Turm der Ludwig-Harms-Kirche erhielt neue Verschalung

Der Turm der Ludwig-Harms-Kirche in Fuhrberg erstrahlt im neuen Glanz mit der neuen Verschalung. Insbesondere die Schalllöcher, hinter denen sich das Geläut befindet, verleihen ihm „Gesicht“. (Foto: Hans Hermann Schröder)
 
Einer der schwerwiegendsten Schäden an einem Eckständer der Kirche wurde behoben. Die Zimmerer mussten ihn im unteren Bereich sanieren. (Foto: Hans Hermann Schröder)

Auch das Kirchenfachwerk wurde ausgebessert

FUHRBERG (hhs). In der so genannten Karwoche staunten die Fuhrberger nicht schlecht: Eine Zimmerei aus Hermannsburg begann damit, die gewohnte Bretterverschalung des Kirchturms abzureißen und durch eine neue zu ersetzen. Die Turmuhr wurde herunter genommen und die Wetterfahne auch. Der Anlass dieser Arbeiten war nicht das Alter und ganz normale Vergang des Materials durch die Witterung, es gab eine Ursache dafür und einen Verursacher ebenfalls: Löcher im Gebälk und zwar zuletzt in einem Ausmaß, dass eine Sanierung zwingend wurde.
Eine Specht war der Verursacher des Schadens am Holz. Er hatte große Löcher in die alten Riegel und Ständer des Fachwerkes gepickt. Das Eichenholz war mit den Jahren außen rissig geworden, Fäulnis war noch nicht zu sehen. Insekten, insbesondere Käfer hatten in diesen zum Teil Zentimeter tiefen Rissen Unterschlupf gefunden und die Eier für ihre Nachkommenschaft gelegt. Das hatte einer der vielen Buntspechte spitz bekommen und sich dort längere Zeit prächtig ernährt. „Einmal musste der Pastor sogar den Gottesdienst unterbrechen, das Geklopfe des Vogels war nicht mehr auszuhalten“, erinnert sich Sieglinde Sulfrian, Küsterin in der Fuhrberger Ludwig-Harms-Gemeinde. Direkt am Fachwerkständer neben der Eingangstür befand sich ein Schaden, weitere an der Rückseite der Kirche und an der Ostwand des Bauwerkes. Auch die alte Holzverschalung des Turmes wies Beeinträchtigungen auf und so entschloss sich der Kirchenvorstand für eine umfassende Grundsanierung.

#### Auszüge aus Daten:

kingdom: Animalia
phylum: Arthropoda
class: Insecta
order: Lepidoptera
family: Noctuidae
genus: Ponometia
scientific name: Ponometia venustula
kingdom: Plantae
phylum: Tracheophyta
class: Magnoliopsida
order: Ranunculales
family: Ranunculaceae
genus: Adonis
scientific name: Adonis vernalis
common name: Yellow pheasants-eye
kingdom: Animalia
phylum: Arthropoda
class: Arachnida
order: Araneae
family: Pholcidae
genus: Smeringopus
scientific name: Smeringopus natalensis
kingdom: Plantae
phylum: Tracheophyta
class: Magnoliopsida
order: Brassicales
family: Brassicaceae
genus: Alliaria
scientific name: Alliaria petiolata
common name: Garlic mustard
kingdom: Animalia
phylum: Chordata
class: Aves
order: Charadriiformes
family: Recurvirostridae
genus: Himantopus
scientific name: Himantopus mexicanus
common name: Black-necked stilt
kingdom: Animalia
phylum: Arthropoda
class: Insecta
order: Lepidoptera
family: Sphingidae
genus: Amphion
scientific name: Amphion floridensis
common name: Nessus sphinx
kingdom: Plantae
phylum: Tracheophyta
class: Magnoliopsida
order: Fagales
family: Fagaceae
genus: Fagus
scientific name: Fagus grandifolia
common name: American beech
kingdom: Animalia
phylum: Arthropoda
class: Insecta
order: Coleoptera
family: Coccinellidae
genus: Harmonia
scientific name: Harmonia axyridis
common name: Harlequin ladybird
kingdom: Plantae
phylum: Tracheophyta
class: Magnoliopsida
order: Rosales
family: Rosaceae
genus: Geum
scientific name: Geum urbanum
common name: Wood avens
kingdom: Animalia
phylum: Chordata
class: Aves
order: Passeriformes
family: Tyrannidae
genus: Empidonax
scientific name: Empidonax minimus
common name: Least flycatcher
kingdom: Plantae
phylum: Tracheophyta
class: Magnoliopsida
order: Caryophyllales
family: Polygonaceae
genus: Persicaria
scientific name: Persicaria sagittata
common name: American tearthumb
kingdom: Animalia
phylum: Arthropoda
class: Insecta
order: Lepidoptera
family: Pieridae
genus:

#### Ihre Aufgabe:
Zählen Sie alles auf, was laut Textauszug am Fuhrberger Kirchturm abgerissen oder heruntergenommen wurde. Die Einträge haben mit dem Textauszug nichts zu tun.

#### Lösung zur Aufgabe:
Die alte Bretterverschalung, die Turmuhr und die Wetterfahne.